→ **Work order 1**: Update the measuring device photo entries by replacing "cached_frame" with "stored_frame" throughout, keeping everything else unchanged. Leave the pictures out of your output.

→ **Text segment**:
Divergence Theorem - Confused :s (2 problems)

[halfoflessthan5]

Question

Evaluate both sides of the divergence theorem for

V =(x)i +(y)j

over a circle of radius R

Correct answer

The answer should be 2(pi)(R^2)

My Answer

the divergence theorem is

**integral** (V . n ) d(sigma) = **double intergral** DivV d(tau)

in 2D. Where (sigma) is the curve bounding the area (tau.) n is the unit normal vector to the curve.

I did the RHS of the divergence theorem fine and got 2(pi)(R^2)

*******
For the LHS:

First I need to work out n, the unit normal vector to the circle.

The equation of the circle is y=(1 - (x^2)^1/2)

To get the unit normal you use the nabla (gradient) function to get a vector that points away from the line and then normalize it.

First problem: In the solution they took grad(x^2 + y^2.) You end up with n (normalised) as (x/R)i + (y/R)j. . But i don't understand why you take grad(x^2 + y^2) when the line has the function f(x)=(1 - (x^2)^1/2)

Pretending i understood that bit and moving on you get V.n = (x^2/R) + (y^2R) = R^2/R =R

So I need to work out *integral* R d(sigma)

i presume d(sigma) (the elemental boundary length) is d(theta.) Then you do the line integral from 0 to 2(pi) . R is a constant so you can take it out then you just get 2(pi) for the integral

=> *integral* (V.n) d(sigma) = 2(pi)R

which is wrong (missing an R)

******

Sorry for the length of that. Some help on those two problems would be awesome.

 

[Mystic998]

Well, the big problem with the first part you're having trouble with is that f(x) = (1 - x^2)^(1/2) only represents the top part of the circle.

The second problem is that d(sigma) isn't d(theta).

 

[halfoflessthan5]

The second problem is that d(sigma) isn't d(theta).

Yes! its R d(theta.) The length of the arc subtended. Which would provide the extra R. Excellent, thankyou

Well, the big problem with the first part you're having trouble with is that f(x) = (1 - x^2)^(1/2) only represents the top part of the circle.

Okay point taken. I am not sure how else to write the function though. f(x) = +/-(1 - x^2)^(1/2) would give the top and the bottom but i can't do anything with that.

(just noticed something, that should be a an R not a 1. Doesnt affect anything)

Since in the solution you do grad(x^2 + y^2.) you must be taking grad f(x,y) where

f(x,y)= x^2 + y^2

but that's the equation of a 3D surface (i don't know what surface, its not a sphere.)

How does it represent my circle of radius R? (Theres no R in it for a start)

 

[Mystic998]

Technically, what you should do is find a tangent vector for your circle, then get a vector perpendicular to that to find the normal. But, as far as I remember, taking the gradient is essentially a cheat.

Basically, what you're doing is saying that every level set of f(x,y) = x^2 + y^2 represents a circle of some radius. So what you do is find the outward normal of the surface (which is (fx, fy, -1), then project it into the plane (level set) where z = r^2, and that gives you the outward normal for the circle in that plane.

But don't quote me on that. I never got a really rigorous treatment of that kind of stuff because the few times it was covered in my classes, I was swamped with other work. I just used it if it worked.

 

[halfoflessthan5]

okay got it. So i can think of f(x,y) as like a contour map with a load of concentric circles each representing a value of f(x,y.)

So you workout grad f(x,y) and normalize it then set (x^2 + y^2) to R^2... and it works!

thankyou for all the help mystic. Youre a legend

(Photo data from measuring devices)
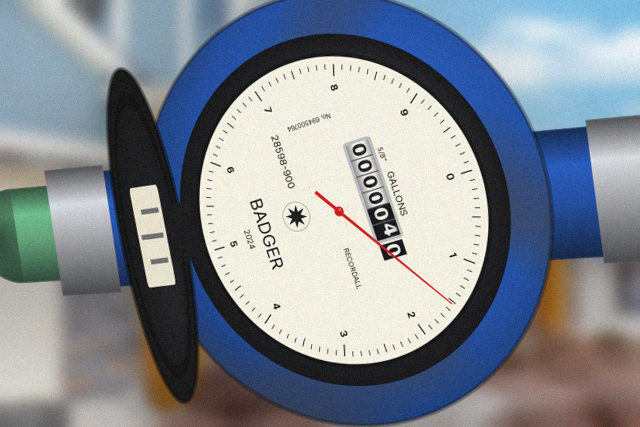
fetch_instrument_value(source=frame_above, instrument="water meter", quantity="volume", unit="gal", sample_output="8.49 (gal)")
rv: 41.5 (gal)
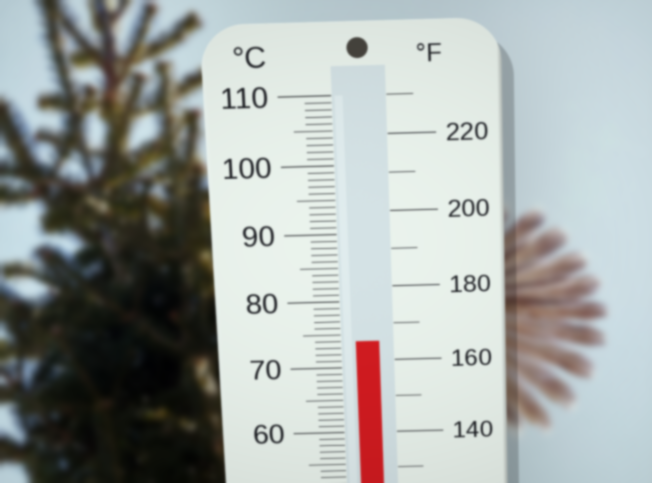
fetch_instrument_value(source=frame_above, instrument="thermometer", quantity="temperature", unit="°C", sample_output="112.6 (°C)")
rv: 74 (°C)
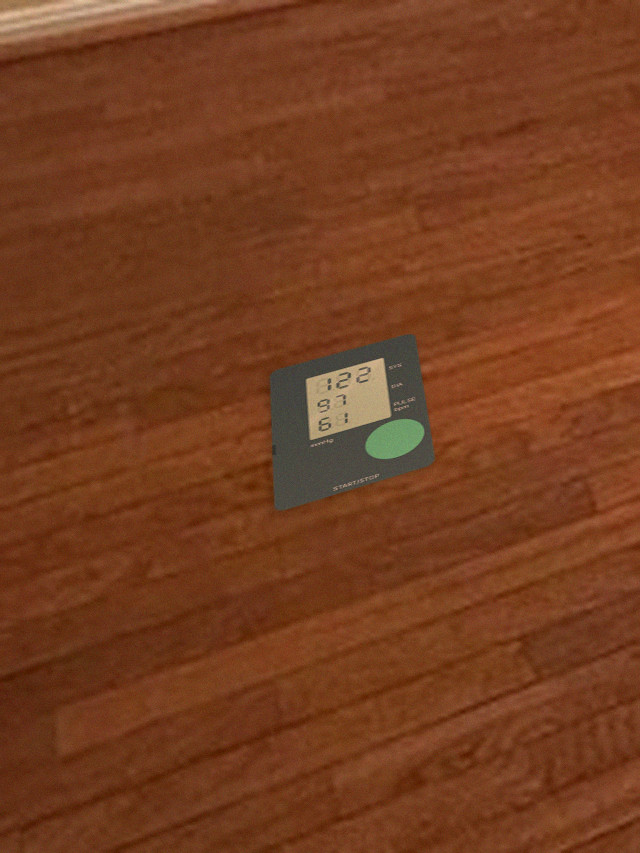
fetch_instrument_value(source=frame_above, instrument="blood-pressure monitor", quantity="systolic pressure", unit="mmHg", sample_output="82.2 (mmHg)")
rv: 122 (mmHg)
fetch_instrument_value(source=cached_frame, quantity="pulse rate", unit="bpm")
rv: 61 (bpm)
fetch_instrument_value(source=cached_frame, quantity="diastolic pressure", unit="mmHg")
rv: 97 (mmHg)
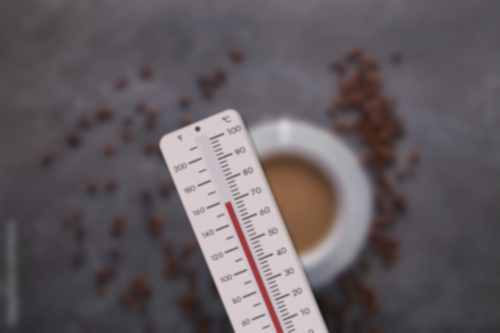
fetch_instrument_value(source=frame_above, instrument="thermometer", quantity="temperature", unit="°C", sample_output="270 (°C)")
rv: 70 (°C)
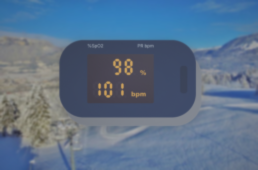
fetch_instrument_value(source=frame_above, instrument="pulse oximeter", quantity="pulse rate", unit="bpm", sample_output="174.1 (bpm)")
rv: 101 (bpm)
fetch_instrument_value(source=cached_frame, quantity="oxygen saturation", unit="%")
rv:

→ **Work order 2**: In the divergence theorem thread, what is wrong with using f(x) = (1 - x^2)^(1/2) for the circle, according to the first reply?

→ **Written answer 1**:
fetch_instrument_value(source=frame_above, instrument="water meter", quantity="volume", unit="gal", sample_output="8.49 (gal)")
rv: 41.5 (gal)
fetch_instrument_value(source=frame_above, instrument="thermometer", quantity="temperature", unit="°C", sample_output="112.6 (°C)")
rv: 74 (°C)
fetch_instrument_value(source=frame_above, instrument="blood-pressure monitor", quantity="systolic pressure", unit="mmHg", sample_output="82.2 (mmHg)")
rv: 122 (mmHg)
fetch_instrument_value(source=stored_frame, quantity="pulse rate", unit="bpm")
rv: 61 (bpm)
fetch_instrument_value(source=stored_frame, quantity="diastolic pressure", unit="mmHg")
rv: 97 (mmHg)
fetch_instrument_value(source=frame_above, instrument="thermometer", quantity="temperature", unit="°C", sample_output="270 (°C)")
rv: 70 (°C)
fetch_instrument_value(source=frame_above, instrument="pulse oximeter", quantity="pulse rate", unit="bpm", sample_output="174.1 (bpm)")
rv: 101 (bpm)
fetch_instrument_value(source=stored_frame, quantity="oxygen saturation", unit="%")
rv:

→ **Written answer 2**: It only represents the top part of the circle.